Saved data entries
• • • •

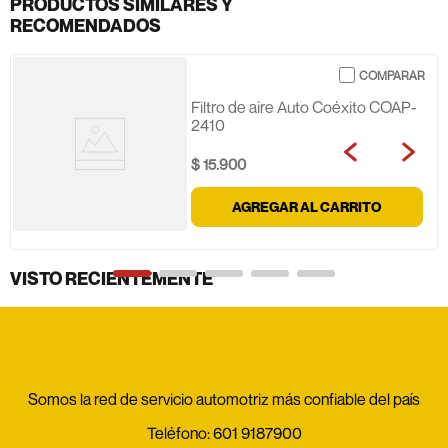
PRODUCTOS SIMILARES Y
RECOMENDADOS
Filtro de aire Auto Coéxito COAP-
2410
$
15
.
900
AGREGAR AL CARRITO
VISTO RECIENTEMENTE
Somos la red de servicio automotriz más confiable del país
Teléfono:
601 9187900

• • • •

◆ WHAT IS EXPECTED:
Could you give all the records again, exactly, minus the pictures?

◆ ANSWER TO THE PROBLEM:
PRODUCTOS SIMILARES Y
RECOMENDADOS
Filtro de aire Auto Coéxito COAP-
2410
$
15
.
900
AGREGAR AL CARRITO
VISTO RECIENTEMENTE
Somos la red de servicio automotriz más confiable del país
Teléfono:
601 9187900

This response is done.